Without DNSSEC, the security of the DNS protocol mainly depends on one thing: an attacker shouldn’t be able to predict a port number, a 2-byte transaction ID, the destination address, and a question, or else a reply for that question can easily be spoofed.
Spoofing a reply from an authoritative server to a resolver is much more interesting than hijacking a query sent to a client, as the result of the spoofed reply can then stay in the resolver cache for a very long time.
Guessing a question a resolver is going to send to an authoritative server is obviously not an issue if an attacker has the ability to send queries to a recursive resolver.
Guessing what servers this question is going to be sent to is not an issue either, since it’s bound to be the authoritative servers for that name, maybe in addition to all required authoritative servers down to root servers.
A port number + transaction ID tuple only offers 32 bit entropy. Actually even less, since port numbers don’t use the full 16 bit range. Even if these are truly random, it only takes around N * 2^16 blind attempts to win the game, N being the number of possible authoritative servers for the target zone.
In order to quickly poison a DNS cache, an attacker needs to force it to send some specific query to authoritative servers.
Names with a very low, and even 0 TTL, are just asking for being hijacked. Unless a DNS resolver has specific defense against this, it only takes a couple minutes to poison a cache so that malicious records are served for a 0 TTL zone. Implementing per-IP rate limiting and enforcing a minimum TTL doesn’t defeat this kind of attack, but makes it more time consuming.
Forget about names with a low TTL for a minute. TLDs, in particular, are the best possible target, but they have a decent TTL. Fortunately, we can force dnscache to ignore it.

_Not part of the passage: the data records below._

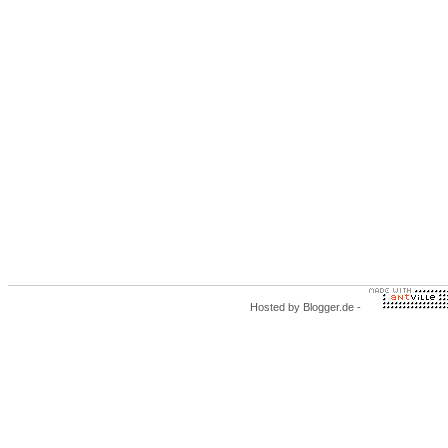
Hosted by
Blogger.de
-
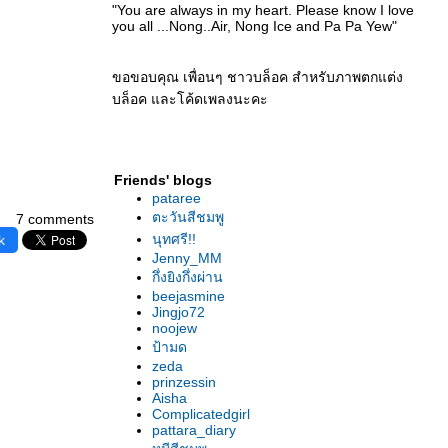
"You are always in my heart. Please know I love
you all ...Nong..Air, Nong Ice and Pa Pa Yew"
ขอขอบคุณ เพื่อนๆ ชาวบล็อค สำหรับภาพตกแต่ง
บล็อค และโค้ดเพลงนะคะ
Friends' blogs
pataree
ตะวันสีชมพู
7 comments
นุทศรี!!
k
Jenny_MM
กึ่งยิงกึ่งผ่าน
beejasmine
Jingjo72
noojew
ป้ามด
zeda
prinzessin
Aisha
Complicatedgirl
pattara_diary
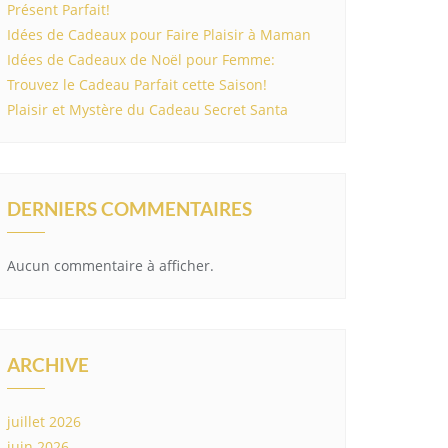
Présent Parfait!
Idées de Cadeaux pour Faire Plaisir à Maman
Idées de Cadeaux de Noël pour Femme:
Trouvez le Cadeau Parfait cette Saison!
Plaisir et Mystère du Cadeau Secret Santa
DERNIERS COMMENTAIRES
Aucun commentaire à afficher.
ARCHIVE
juillet 2026
juin 2026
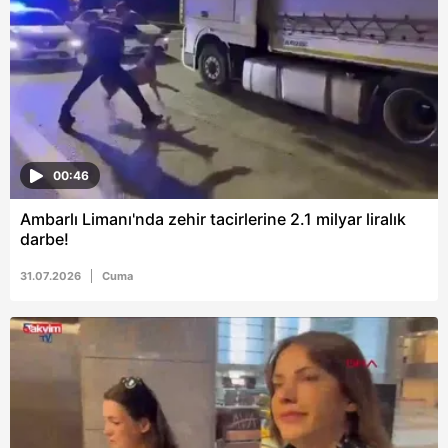
hazırlanmış Aydınlatma Metnimizi okumak ve sitemizde
ilgili mevzuata uygun olarak kullanılan çerezlerle ilgili bilgi
almak için lütfen
tıklayınız
.
00:46
Ambarlı Limanı'nda zehir tacirlerine 2.1 milyar liralık
darbe!
31.07.2026
Cuma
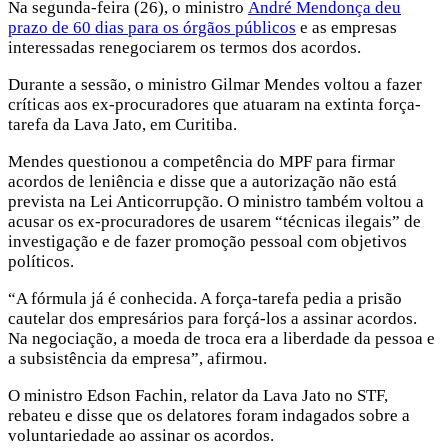
Na segunda-feira (26), o ministro
André Mendonça deu
prazo de 60 dias para os órgãos públicos
e as empresas
interessadas renegociarem os termos dos acordos.
Durante a sessão, o ministro Gilmar Mendes voltou a fazer
críticas aos ex-procuradores que atuaram na extinta força-
tarefa da Lava Jato, em Curitiba.
Mendes questionou a competência do MPF para firmar
acordos de leniência e disse que a autorização não está
prevista na Lei Anticorrupção. O ministro também voltou a
acusar os ex-procuradores de usarem “técnicas ilegais” de
investigação e de fazer promoção pessoal com objetivos
políticos.
“A fórmula já é conhecida. A força-tarefa pedia a prisão
cautelar dos empresários para forçá-los a assinar acordos.
Na negociação, a moeda de troca era a liberdade da pessoa e
a subsistência da empresa”, afirmou.
O ministro Edson Fachin, relator da Lava Jato no STF,
rebateu e disse que os delatores foram indagados sobre a
voluntariedade ao assinar os acordos.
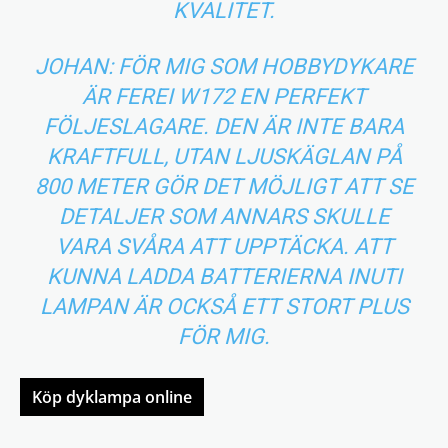
KVALITET.
JOHAN: FÖR MIG SOM HOBBYDYKARE
ÄR FEREI W172 EN PERFEKT
FÖLJESLAGARE. DEN ÄR INTE BARA
KRAFTFULL, UTAN LJUSKÄGLAN PÅ
800 METER GÖR DET MÖJLIGT ATT SE
DETALJER SOM ANNARS SKULLE
VARA SVÅRA ATT UPPTÄCKA. ATT
KUNNA LADDA BATTERIERNA INUTI
LAMPAN ÄR OCKSÅ ETT STORT PLUS
FÖR MIG.
Köp dyklampa online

More than DoS from hash table collisions
Triggering a denial of service attack by causing collisions in a hash table is a problem as old as hash tables themselves. After being under the spotlight last year, tons of applications have switched to some randomized function in order to select a bucket for an entry in a hash table.
In order to defend against a hashdos, a cache can just stop traversing a list after too many unsucessful matches. This is exactly what dnscache has implemented, way before the hashdos issue was under the spotlights.
Once the correct bucket has been found, lookups are only performed on the 100 first entries. It after having scanned 100 slots, no matches have been found, the key is considered nonexistent. Which is totally acceptable for a cache, since this information can be fetched again when needed.
Keys are hashed using the classic, totally deterministic djb33 hash function, which makes it easy to build collisions.
A query for an uncached name requires knowing the IP address of authoritative servers. A query for example.to requires resolving to.cctld.authdns.ripe.net, ns1.iafrica.com, colo.to, tonic.to, and auth02.ns.uu.net. These would usually be present in the cache.
However, adding 100 entries to the same list as tonic.to is enough to force dnscache to issue a query to authoritative servers again. A domain with a wildcard zone is a simple tool to do it. A custom authoritative server can also serve names with glue records leading to the same bucket in order to fill 16 slots in one shot. And generating collisions for the djb33 function is straightforward. For example, all of these names will all hit the same list as tonic.to no matter what the cache size is, forcing the resolver to send a query to root servers in order to resolve it again as soon as a query for a .to name will be received.
By exploiting a hash table collision, an attacker has no way to trigger a DoS, but he can actually do something way more interesting: force the resolver to send the same query for the same TLD, over and over again, always to the same set of servers, no matter what the intended TTL is and no matter what the cache size is.
And suddenly, poisoining dnscache with a malicious TLD much, much, much easier and faster.
SipHash to the rescue
SipHash is a new pseudo-random function designed by Jean-Philippe Aumasson and Daniel J. Bernstein, optimized for short inputs.
Aumasson and Bernstein propose that hash tables switch to SipHash as a hash function.
SipHash is fast. Almost as fast as CityHash and SpookyHash, but with the huge advantage of being a pseudorandom function.
SipHash uses a 128 bit key and outputs 64 bit values, which seems small and obviously not collision-resistant, but it is more than enough in order to pick a hash table bucket. And the keying obviously protects against intentional hash flooding.
Replacing a deterministic hash function with SipHash requires minor code changes, has minimal overhead, and protects against hash DoS without side effects of other mitigation techniques.
So, check it out, use it and abuse it.
Also check out the siphash patch for djbdns-1.05, a trivial change to let dnscache take avantage of SipHash.